[WHAT YOU SHOULD DO] From the first line to the last, retype everything below exactly, minus the pictures.

[DATA SUPPLIED]
——————————
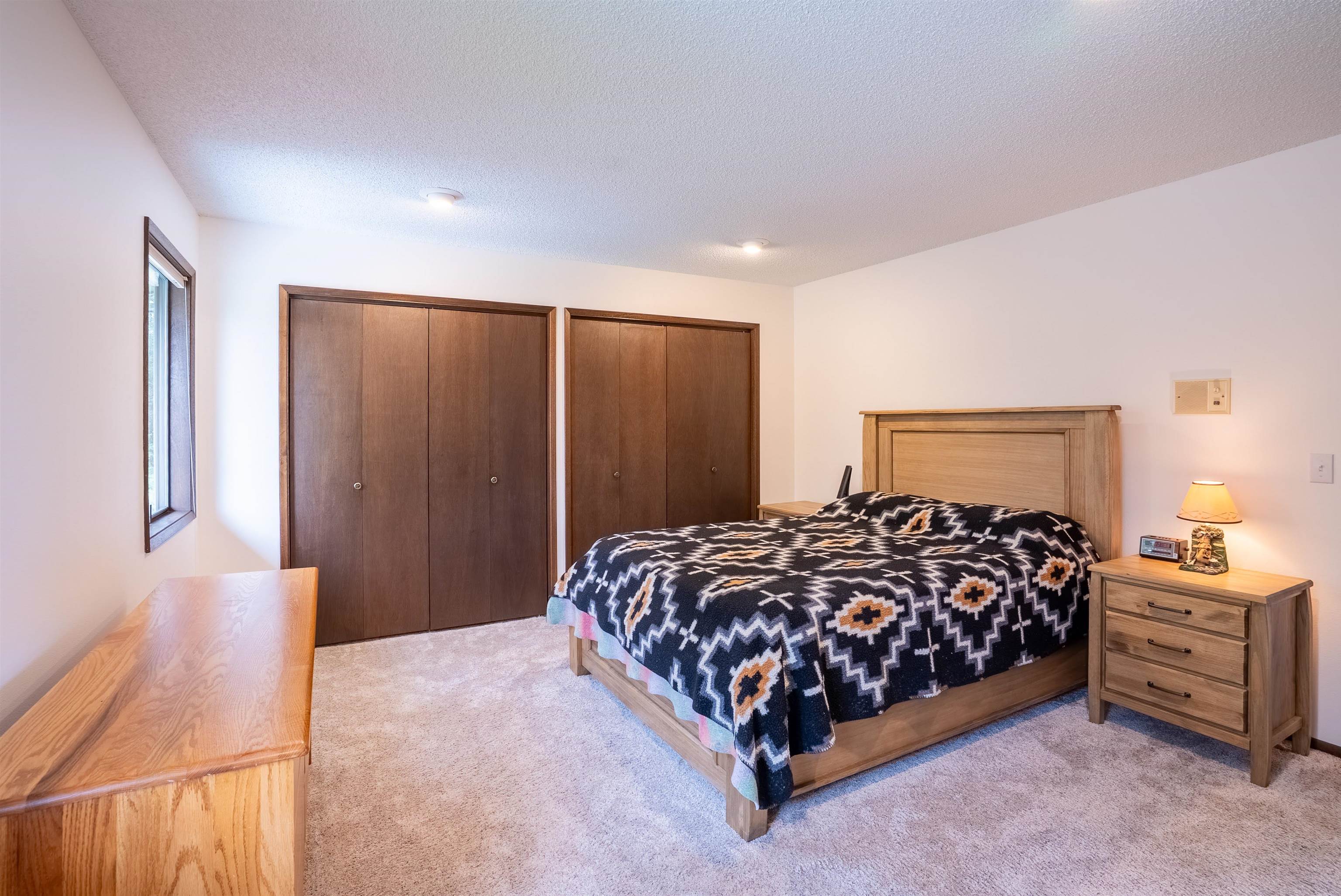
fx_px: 596
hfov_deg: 96.7
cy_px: 448
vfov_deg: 73.8
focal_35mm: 16
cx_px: 670
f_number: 8
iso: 400
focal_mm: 16
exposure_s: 1/100
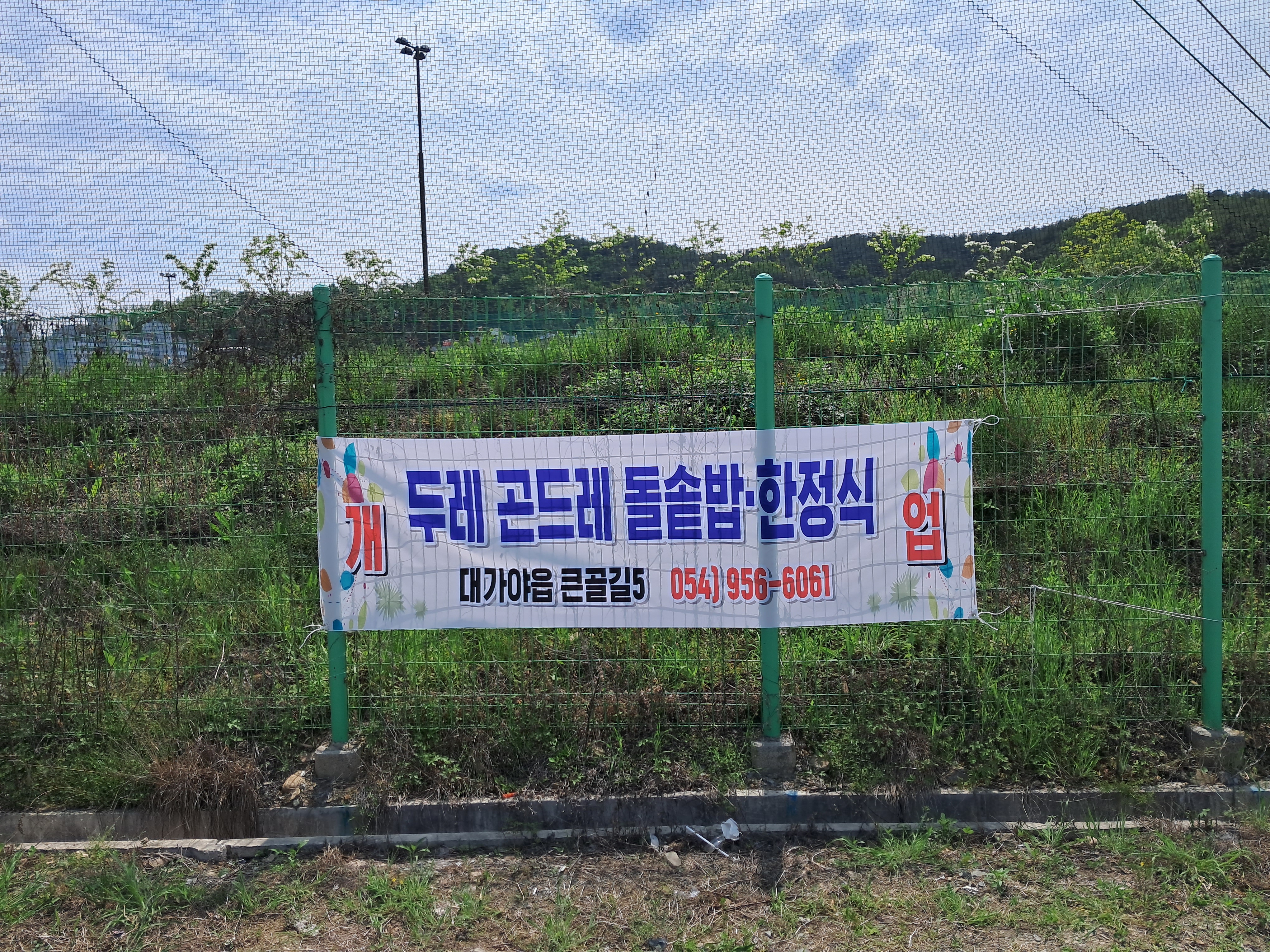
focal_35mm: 27
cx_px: 635
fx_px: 991
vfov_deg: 51.4
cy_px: 476
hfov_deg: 65.3
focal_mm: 4
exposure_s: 1/1307
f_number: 1.8
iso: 50
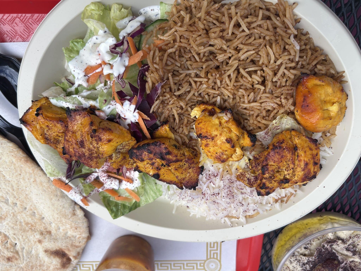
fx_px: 271
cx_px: 180
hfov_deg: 67.3
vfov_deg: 53.1
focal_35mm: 26
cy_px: 136
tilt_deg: -73.0
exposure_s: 1/2123
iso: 50
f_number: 1.5
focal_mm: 5.7
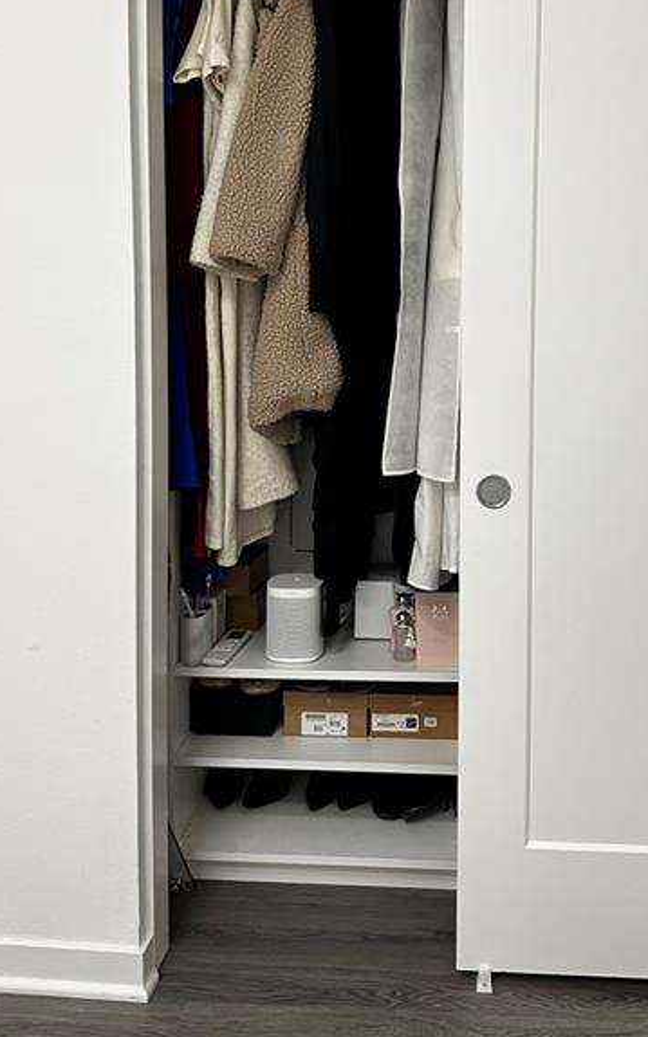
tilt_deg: -3.8
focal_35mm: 34
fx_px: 961
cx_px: 422
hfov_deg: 36.9
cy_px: 359
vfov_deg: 55.7
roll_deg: -1.7
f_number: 1.78
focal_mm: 6.86
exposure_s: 1/60
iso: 400
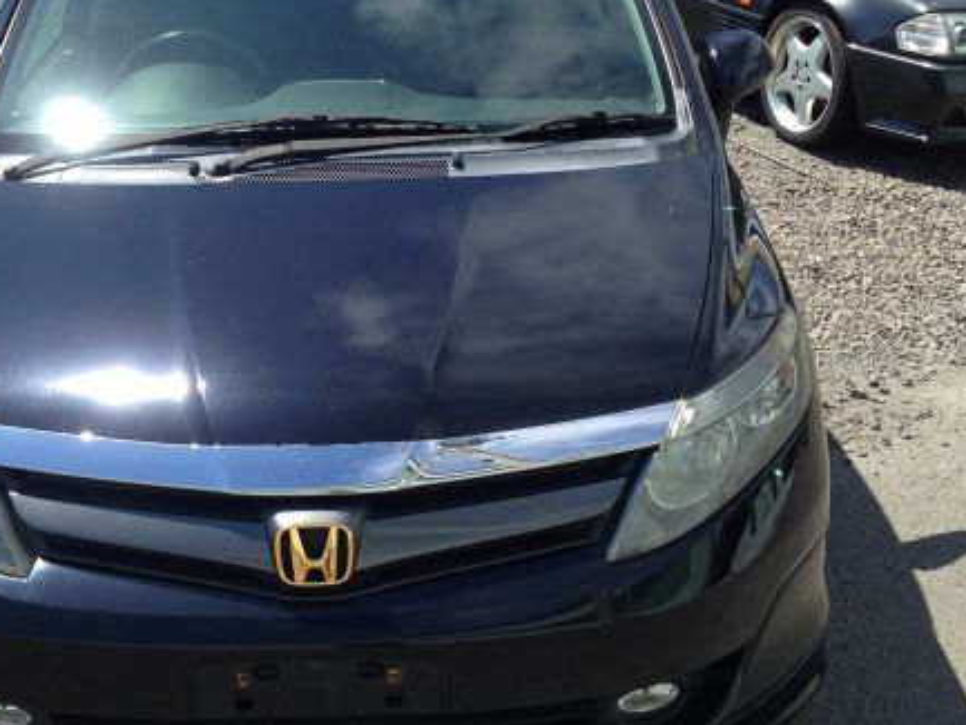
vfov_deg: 24.0
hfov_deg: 31.5
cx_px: 366
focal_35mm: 61
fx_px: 1703
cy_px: 290
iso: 50
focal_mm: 4.12
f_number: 2.4
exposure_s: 1/935
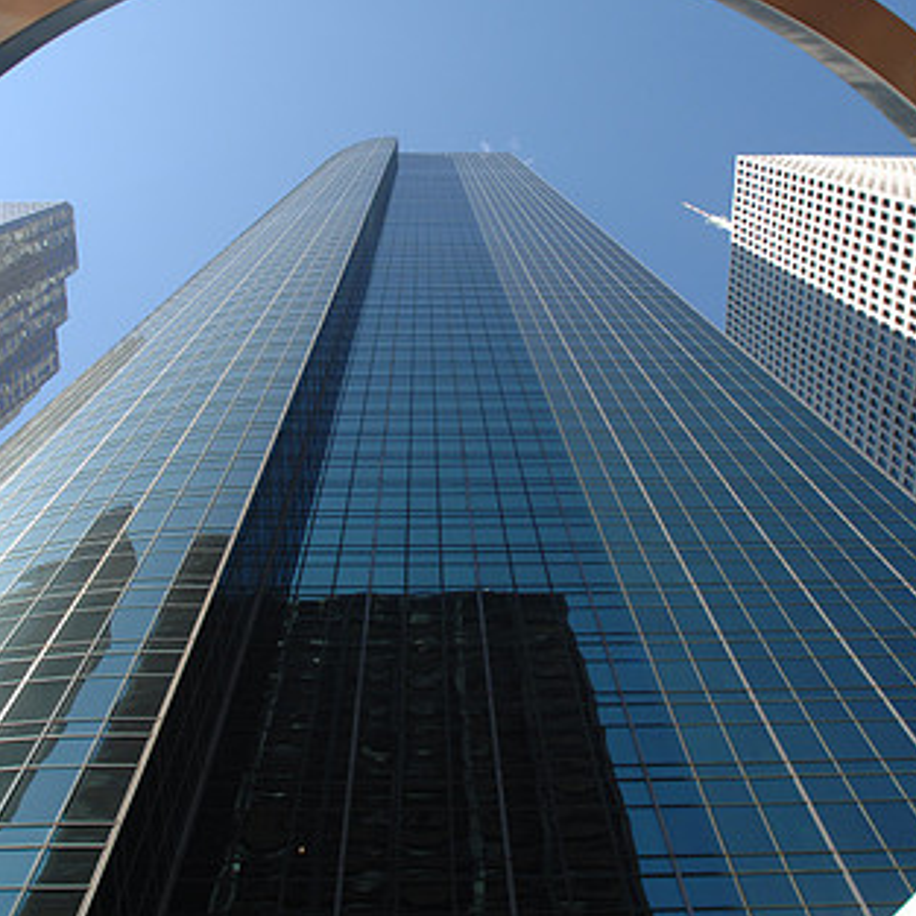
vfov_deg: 49.4
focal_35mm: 33
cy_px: 364
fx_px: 988
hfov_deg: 49.7
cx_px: 448
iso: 250
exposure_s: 1/400
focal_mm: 14
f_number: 7.1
——————————
[OUTPUT OF THE TASK]
fx_px: 596
hfov_deg: 96.7
cy_px: 448
vfov_deg: 73.8
focal_35mm: 16
cx_px: 670
f_number: 8
iso: 400
focal_mm: 16
exposure_s: 1/100
focal_35mm: 27
cx_px: 635
fx_px: 991
vfov_deg: 51.4
cy_px: 476
hfov_deg: 65.3
focal_mm: 4
exposure_s: 1/1307
f_number: 1.8
iso: 50
fx_px: 271
cx_px: 180
hfov_deg: 67.3
vfov_deg: 53.1
focal_35mm: 26
cy_px: 136
tilt_deg: -73.0
exposure_s: 1/2123
iso: 50
f_number: 1.5
focal_mm: 5.7
tilt_deg: -3.8
focal_35mm: 34
fx_px: 961
cx_px: 422
hfov_deg: 36.9
cy_px: 359
vfov_deg: 55.7
roll_deg: -1.7
f_number: 1.78
focal_mm: 6.86
exposure_s: 1/60
iso: 400
vfov_deg: 24.0
hfov_deg: 31.5
cx_px: 366
focal_35mm: 61
fx_px: 1703
cy_px: 290
iso: 50
focal_mm: 4.12
f_number: 2.4
exposure_s: 1/935
vfov_deg: 49.4
focal_35mm: 33
cy_px: 364
fx_px: 988
hfov_deg: 49.7
cx_px: 448
iso: 250
exposure_s: 1/400
focal_mm: 14
f_number: 7.1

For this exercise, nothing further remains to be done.